Stored data:
· · ·
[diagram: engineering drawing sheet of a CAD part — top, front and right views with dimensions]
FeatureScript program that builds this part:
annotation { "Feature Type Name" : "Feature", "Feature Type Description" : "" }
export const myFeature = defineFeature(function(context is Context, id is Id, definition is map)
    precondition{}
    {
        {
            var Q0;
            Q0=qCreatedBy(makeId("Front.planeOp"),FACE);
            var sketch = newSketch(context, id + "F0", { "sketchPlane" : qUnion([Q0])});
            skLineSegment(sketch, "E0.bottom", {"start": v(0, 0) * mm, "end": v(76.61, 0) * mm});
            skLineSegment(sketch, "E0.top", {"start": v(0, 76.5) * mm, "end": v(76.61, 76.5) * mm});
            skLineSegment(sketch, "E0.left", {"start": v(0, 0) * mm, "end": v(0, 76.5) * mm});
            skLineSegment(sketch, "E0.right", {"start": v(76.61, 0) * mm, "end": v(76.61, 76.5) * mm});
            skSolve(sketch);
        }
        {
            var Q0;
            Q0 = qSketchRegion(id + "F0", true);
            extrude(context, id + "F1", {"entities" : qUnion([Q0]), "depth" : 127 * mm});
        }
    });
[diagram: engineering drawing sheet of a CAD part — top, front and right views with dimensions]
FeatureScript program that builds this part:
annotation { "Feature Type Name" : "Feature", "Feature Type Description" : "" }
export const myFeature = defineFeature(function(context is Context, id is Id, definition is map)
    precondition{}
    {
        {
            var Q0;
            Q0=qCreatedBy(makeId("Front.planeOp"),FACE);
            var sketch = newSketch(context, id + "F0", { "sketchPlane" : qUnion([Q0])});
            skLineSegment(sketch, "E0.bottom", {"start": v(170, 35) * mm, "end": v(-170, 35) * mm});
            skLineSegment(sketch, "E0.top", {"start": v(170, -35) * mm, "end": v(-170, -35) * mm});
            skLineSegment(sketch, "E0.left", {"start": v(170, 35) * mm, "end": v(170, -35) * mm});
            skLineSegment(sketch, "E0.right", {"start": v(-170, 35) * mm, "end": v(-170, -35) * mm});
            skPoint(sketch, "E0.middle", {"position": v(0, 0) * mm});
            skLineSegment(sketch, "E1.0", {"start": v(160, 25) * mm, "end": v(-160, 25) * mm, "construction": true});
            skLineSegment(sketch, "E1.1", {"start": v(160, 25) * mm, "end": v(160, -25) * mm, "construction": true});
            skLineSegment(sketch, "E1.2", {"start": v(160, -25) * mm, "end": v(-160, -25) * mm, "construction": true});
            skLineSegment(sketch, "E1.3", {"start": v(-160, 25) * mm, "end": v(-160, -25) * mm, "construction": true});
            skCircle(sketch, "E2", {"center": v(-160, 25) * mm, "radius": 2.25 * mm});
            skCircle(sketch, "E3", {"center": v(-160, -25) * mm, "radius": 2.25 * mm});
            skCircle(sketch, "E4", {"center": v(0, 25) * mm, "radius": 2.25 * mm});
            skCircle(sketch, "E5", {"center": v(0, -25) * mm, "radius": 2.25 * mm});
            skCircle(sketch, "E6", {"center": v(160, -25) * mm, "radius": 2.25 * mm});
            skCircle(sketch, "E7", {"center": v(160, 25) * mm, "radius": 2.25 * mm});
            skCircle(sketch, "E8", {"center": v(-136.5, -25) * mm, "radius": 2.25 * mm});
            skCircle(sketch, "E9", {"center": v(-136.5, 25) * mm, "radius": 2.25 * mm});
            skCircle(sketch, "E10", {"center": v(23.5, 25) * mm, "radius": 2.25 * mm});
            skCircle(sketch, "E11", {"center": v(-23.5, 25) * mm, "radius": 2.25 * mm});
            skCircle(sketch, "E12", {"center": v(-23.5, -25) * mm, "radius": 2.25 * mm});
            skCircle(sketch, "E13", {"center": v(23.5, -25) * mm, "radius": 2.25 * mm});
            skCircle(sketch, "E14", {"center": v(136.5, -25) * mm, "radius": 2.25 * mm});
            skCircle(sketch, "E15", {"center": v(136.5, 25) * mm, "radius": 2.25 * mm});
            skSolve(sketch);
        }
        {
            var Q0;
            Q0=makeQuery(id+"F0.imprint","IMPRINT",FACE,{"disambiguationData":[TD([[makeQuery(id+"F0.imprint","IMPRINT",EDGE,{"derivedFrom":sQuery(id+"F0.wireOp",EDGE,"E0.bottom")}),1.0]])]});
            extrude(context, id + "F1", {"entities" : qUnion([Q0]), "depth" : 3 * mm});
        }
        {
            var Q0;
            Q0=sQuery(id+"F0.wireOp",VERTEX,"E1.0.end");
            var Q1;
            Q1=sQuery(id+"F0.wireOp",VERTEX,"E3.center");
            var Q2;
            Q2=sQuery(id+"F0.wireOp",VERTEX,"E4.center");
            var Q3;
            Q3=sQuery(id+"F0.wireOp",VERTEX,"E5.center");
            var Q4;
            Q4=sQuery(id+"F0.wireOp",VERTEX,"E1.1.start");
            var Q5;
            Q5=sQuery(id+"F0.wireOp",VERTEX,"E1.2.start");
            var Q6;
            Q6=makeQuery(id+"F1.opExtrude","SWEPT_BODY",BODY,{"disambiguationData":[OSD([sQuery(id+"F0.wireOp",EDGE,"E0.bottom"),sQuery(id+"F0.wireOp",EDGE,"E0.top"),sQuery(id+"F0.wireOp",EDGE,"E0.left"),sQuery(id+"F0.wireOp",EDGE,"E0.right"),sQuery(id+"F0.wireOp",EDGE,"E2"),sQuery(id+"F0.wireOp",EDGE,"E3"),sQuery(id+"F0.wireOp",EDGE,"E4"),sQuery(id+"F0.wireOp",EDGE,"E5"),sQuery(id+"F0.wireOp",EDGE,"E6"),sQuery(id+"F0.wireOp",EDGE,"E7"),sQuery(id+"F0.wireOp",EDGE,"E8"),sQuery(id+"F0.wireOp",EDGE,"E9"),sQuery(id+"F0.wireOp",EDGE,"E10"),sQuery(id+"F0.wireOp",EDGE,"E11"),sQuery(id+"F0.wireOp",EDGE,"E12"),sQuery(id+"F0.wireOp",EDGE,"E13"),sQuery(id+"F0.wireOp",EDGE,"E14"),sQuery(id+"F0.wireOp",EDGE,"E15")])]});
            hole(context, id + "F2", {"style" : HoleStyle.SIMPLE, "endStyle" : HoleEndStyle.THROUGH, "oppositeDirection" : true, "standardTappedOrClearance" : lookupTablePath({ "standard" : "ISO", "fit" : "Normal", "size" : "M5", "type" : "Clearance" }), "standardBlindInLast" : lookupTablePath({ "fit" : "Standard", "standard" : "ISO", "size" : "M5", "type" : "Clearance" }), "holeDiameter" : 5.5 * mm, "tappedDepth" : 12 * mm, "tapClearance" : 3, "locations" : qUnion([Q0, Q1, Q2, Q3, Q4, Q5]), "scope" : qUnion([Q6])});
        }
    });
· · ·
• **AIM**: Please find each line in the records above that contains the string "entities" and copy it out in full. Matches must agree in case.

• **THE REPLY**:
            extrude(context, id + "F1", {"entities" : qUnion([Q0]), "depth" : 127 * mm});
            extrude(context, id + "F1", {"entities" : qUnion([Q0]), "depth" : 3 * mm});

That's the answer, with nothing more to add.